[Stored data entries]
——
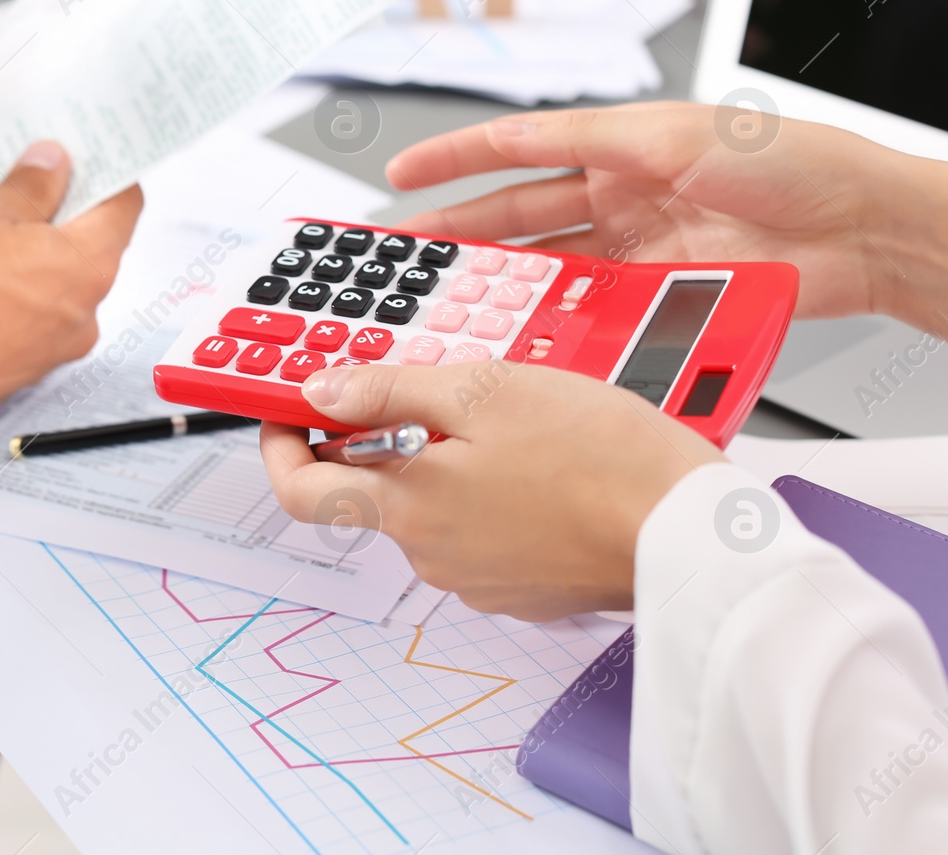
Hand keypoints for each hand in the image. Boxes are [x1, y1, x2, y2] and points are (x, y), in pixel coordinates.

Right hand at [0, 141, 142, 432]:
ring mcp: (51, 351)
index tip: (84, 154)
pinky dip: (8, 293)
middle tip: (20, 181)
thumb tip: (53, 165)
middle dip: (57, 213)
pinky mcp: (17, 372)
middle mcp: (82, 316)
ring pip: (53, 286)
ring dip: (27, 256)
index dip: (106, 173)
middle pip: (88, 248)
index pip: (123, 207)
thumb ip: (28, 188)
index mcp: (86, 269)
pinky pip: (26, 319)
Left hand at [259, 363, 723, 620]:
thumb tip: (319, 393)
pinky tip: (542, 463)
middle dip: (390, 436)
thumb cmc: (604, 461)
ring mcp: (478, 577)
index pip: (300, 490)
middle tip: (436, 387)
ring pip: (434, 506)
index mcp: (409, 507)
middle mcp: (432, 554)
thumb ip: (389, 391)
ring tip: (514, 419)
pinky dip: (494, 492)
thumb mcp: (485, 391)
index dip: (280, 445)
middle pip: (374, 489)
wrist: (693, 538)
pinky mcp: (523, 586)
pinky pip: (483, 530)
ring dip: (452, 460)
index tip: (287, 410)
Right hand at [384, 101, 947, 332]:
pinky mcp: (655, 298)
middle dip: (457, 233)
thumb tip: (512, 138)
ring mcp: (634, 252)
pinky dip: (551, 321)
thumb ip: (587, 140)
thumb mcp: (673, 135)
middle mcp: (620, 199)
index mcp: (618, 148)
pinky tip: (521, 330)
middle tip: (405, 254)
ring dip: (497, 283)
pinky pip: (587, 311)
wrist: (862, 229)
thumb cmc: (789, 162)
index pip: (516, 151)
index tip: (403, 175)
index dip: (454, 161)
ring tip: (446, 299)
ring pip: (544, 270)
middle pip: (517, 218)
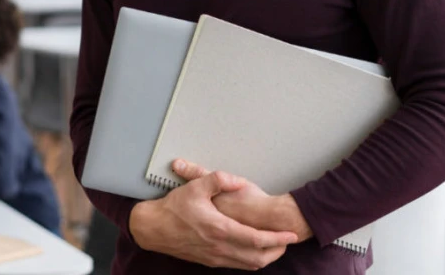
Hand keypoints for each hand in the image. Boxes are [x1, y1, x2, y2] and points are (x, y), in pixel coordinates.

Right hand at [129, 165, 298, 268]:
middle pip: (258, 257)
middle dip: (277, 250)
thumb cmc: (173, 208)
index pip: (256, 239)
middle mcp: (219, 247)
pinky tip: (253, 251)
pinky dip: (251, 261)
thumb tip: (235, 180)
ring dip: (266, 257)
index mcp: (219, 229)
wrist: (153, 228)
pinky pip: (237, 266)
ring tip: (275, 247)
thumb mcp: (195, 187)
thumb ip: (218, 180)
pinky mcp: (209, 261)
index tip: (291, 235)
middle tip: (287, 241)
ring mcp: (215, 257)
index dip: (277, 239)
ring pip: (249, 264)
——
▸ Exercise directions
Retype, without any picture, exactly the lines from the one with "index dip: (106, 173)" through the end of the entries, inclusive.

▸ Solution
index dip: (106, 173)
middle pip: (88, 248)
index pip: (123, 207)
thumb ip: (28, 188)
index mcp: (86, 269)
pinky pip: (26, 319)
Left hand at [259, 363, 723, 620]:
thumb tip: (319, 393)
pinky tip: (542, 463)
middle dip: (390, 436)
thumb cmc: (604, 461)
ring mcp: (478, 577)
index pip: (300, 490)
middle tip: (436, 387)
ring pip: (434, 506)
index mcp: (409, 507)
middle mcp: (432, 554)
thumb ip: (389, 391)
ring tip: (514, 419)
pinky dip: (494, 492)
thumb mcp: (485, 391)
index dip: (280, 445)
middle pip: (374, 489)
wrist: (693, 538)
pinky mcp: (523, 586)
pinky pip: (483, 530)
ring dip: (452, 460)
index tip: (287, 410)
Right hand at [384, 101, 947, 332]:
pinky mcp: (655, 298)
middle dip: (457, 233)
thumb tip: (512, 138)
ring mcp: (634, 252)
pinky dip: (551, 321)
thumb ip: (587, 140)
thumb mcp: (673, 135)
middle mcp: (620, 199)
index mcp: (618, 148)
pinky tip: (521, 330)
middle tip: (405, 254)
ring dip: (497, 283)
pinky pip: (587, 311)
wrist: (862, 229)
thumb cmc: (789, 162)
index pip: (516, 151)
index tip: (403, 175)
index dip: (454, 161)
ring tip: (446, 299)
ring pip: (544, 270)
middle pip: (517, 218)
Hand keypoints for each hand in the image. Boxes are [x1, y1, x2, y2] and points are (x, y), in pixel coordinates.

Right hand at [129, 165, 298, 268]:
middle pip: (258, 257)
middle dip: (277, 250)
thumb cmc: (173, 208)
index pip: (256, 239)
middle mcp: (219, 247)
pinky tip: (253, 251)
pinky dip: (251, 261)
thumb tip: (235, 180)
ring dip: (266, 257)
index mcp: (219, 229)
wrist: (153, 228)
pinky pip: (237, 266)
ring tip: (275, 247)
thumb mcp: (195, 187)
thumb ip: (218, 180)
pinky mcp: (209, 261)
index tip: (291, 235)
middle tip: (287, 241)
ring mcp: (215, 257)
index dip: (277, 239)
ring pip: (249, 264)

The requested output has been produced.